───── Supplied records

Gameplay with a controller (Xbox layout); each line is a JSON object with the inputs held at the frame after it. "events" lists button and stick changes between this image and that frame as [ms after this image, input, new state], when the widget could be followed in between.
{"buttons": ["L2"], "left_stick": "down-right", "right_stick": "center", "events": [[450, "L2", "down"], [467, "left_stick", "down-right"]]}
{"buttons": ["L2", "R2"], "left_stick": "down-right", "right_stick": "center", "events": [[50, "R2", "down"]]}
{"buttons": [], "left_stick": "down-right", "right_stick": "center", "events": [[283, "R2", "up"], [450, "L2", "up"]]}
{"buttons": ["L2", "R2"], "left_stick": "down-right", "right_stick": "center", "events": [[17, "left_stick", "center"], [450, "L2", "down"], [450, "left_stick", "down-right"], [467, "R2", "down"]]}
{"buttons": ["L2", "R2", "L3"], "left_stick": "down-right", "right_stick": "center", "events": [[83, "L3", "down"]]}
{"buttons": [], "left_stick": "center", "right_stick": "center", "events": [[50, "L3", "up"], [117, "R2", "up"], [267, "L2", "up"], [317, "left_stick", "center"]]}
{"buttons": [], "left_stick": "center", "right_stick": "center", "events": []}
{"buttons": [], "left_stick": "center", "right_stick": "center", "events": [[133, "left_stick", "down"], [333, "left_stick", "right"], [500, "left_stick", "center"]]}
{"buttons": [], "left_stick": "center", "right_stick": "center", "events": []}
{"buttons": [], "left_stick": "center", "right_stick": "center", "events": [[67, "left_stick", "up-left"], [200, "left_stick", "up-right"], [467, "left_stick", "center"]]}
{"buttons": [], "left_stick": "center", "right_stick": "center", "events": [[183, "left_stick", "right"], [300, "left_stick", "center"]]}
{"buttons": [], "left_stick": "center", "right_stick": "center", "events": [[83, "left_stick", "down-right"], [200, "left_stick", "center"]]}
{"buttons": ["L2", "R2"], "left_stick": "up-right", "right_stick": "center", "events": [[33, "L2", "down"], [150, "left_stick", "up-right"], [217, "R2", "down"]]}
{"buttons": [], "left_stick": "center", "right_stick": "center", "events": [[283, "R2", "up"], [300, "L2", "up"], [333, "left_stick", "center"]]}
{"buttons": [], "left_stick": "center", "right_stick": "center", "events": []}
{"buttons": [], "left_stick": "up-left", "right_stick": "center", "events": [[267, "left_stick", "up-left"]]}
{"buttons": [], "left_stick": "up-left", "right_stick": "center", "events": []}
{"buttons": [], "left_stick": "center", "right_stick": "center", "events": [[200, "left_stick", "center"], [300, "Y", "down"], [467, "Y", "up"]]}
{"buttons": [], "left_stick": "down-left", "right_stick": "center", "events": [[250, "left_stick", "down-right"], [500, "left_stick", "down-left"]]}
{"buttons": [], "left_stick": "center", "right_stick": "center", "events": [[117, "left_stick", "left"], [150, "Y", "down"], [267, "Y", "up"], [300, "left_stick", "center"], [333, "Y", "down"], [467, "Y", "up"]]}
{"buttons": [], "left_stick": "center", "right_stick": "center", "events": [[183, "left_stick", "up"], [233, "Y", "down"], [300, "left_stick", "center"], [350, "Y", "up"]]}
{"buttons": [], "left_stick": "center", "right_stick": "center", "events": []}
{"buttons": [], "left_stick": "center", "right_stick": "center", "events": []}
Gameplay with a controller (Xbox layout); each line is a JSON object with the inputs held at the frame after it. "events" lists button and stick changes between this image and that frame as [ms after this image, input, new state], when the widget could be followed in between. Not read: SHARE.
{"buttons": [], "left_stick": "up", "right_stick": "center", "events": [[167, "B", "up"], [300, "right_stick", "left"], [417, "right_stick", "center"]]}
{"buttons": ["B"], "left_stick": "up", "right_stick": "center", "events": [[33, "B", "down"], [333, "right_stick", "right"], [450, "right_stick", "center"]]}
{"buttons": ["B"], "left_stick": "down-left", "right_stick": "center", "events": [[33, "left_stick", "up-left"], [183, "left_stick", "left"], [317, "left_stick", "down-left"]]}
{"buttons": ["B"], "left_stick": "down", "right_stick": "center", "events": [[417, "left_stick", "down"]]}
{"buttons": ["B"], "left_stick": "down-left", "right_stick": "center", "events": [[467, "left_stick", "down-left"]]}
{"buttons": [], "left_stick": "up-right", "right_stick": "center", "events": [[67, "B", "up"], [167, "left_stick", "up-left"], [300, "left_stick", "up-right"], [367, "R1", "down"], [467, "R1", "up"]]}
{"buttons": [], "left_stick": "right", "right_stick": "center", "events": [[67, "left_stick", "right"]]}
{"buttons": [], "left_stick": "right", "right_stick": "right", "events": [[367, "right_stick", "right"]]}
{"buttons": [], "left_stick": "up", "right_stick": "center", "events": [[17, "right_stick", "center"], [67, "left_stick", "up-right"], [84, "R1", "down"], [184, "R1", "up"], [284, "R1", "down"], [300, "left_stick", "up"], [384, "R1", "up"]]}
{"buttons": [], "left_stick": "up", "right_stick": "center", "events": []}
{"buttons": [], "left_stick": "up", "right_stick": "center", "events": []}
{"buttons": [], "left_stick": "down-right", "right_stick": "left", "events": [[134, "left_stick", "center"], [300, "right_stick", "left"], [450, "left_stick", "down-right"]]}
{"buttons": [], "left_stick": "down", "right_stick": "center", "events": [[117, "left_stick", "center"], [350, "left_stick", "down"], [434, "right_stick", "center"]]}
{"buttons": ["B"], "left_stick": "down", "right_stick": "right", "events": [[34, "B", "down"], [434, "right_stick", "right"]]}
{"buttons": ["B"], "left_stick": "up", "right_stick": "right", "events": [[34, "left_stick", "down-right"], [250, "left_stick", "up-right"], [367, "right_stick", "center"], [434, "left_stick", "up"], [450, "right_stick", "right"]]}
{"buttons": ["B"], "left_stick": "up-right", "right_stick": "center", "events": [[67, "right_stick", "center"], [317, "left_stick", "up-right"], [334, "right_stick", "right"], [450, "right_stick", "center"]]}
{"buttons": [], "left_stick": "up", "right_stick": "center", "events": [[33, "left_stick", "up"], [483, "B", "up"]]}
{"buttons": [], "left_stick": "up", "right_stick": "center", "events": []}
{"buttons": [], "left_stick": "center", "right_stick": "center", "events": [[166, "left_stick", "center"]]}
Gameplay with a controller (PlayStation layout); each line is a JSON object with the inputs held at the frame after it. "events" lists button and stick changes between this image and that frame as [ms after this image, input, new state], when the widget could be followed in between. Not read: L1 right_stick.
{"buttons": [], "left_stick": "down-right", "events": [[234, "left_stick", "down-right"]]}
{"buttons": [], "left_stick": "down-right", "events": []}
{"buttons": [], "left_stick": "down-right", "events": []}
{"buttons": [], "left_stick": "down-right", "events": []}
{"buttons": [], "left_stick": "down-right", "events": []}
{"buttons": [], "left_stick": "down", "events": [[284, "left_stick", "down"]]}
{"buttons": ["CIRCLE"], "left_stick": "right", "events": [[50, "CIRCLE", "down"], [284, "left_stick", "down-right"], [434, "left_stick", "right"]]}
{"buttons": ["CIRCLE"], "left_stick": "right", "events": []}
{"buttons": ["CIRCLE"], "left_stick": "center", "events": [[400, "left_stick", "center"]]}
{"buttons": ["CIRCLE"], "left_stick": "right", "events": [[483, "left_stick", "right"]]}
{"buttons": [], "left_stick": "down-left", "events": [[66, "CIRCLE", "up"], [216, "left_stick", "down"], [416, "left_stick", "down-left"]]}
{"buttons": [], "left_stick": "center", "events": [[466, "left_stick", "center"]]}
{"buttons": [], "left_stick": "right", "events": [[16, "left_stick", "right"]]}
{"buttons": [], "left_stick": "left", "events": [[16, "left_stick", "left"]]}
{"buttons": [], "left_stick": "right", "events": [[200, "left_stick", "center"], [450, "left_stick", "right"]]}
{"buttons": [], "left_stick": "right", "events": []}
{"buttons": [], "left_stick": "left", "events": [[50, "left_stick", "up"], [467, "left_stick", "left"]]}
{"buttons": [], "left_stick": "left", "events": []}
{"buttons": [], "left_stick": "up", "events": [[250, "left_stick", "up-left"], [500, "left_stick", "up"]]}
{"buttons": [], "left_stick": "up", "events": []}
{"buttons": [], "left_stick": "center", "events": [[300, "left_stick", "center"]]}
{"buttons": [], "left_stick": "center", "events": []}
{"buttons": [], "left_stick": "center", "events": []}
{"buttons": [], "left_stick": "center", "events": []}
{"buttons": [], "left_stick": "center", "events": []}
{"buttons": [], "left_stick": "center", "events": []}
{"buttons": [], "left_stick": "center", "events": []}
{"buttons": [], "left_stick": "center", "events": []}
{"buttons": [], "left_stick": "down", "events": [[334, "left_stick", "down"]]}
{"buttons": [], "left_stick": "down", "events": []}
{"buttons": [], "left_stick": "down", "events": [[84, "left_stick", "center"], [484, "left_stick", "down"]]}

──────────

_Your objective_
Where the word "with" shows up in a line of the listing, return that line.

_Result of the task_
Gameplay with a controller (Xbox layout); each line is a JSON object with the inputs held at the frame after it. "events" lists button and stick changes between this image and that frame as [ms after this image, input, new state], when the widget could be followed in between.
Gameplay with a controller (Xbox layout); each line is a JSON object with the inputs held at the frame after it. "events" lists button and stick changes between this image and that frame as [ms after this image, input, new state], when the widget could be followed in between. Not read: SHARE.
Gameplay with a controller (PlayStation layout); each line is a JSON object with the inputs held at the frame after it. "events" lists button and stick changes between this image and that frame as [ms after this image, input, new state], when the widget could be followed in between. Not read: L1 right_stick.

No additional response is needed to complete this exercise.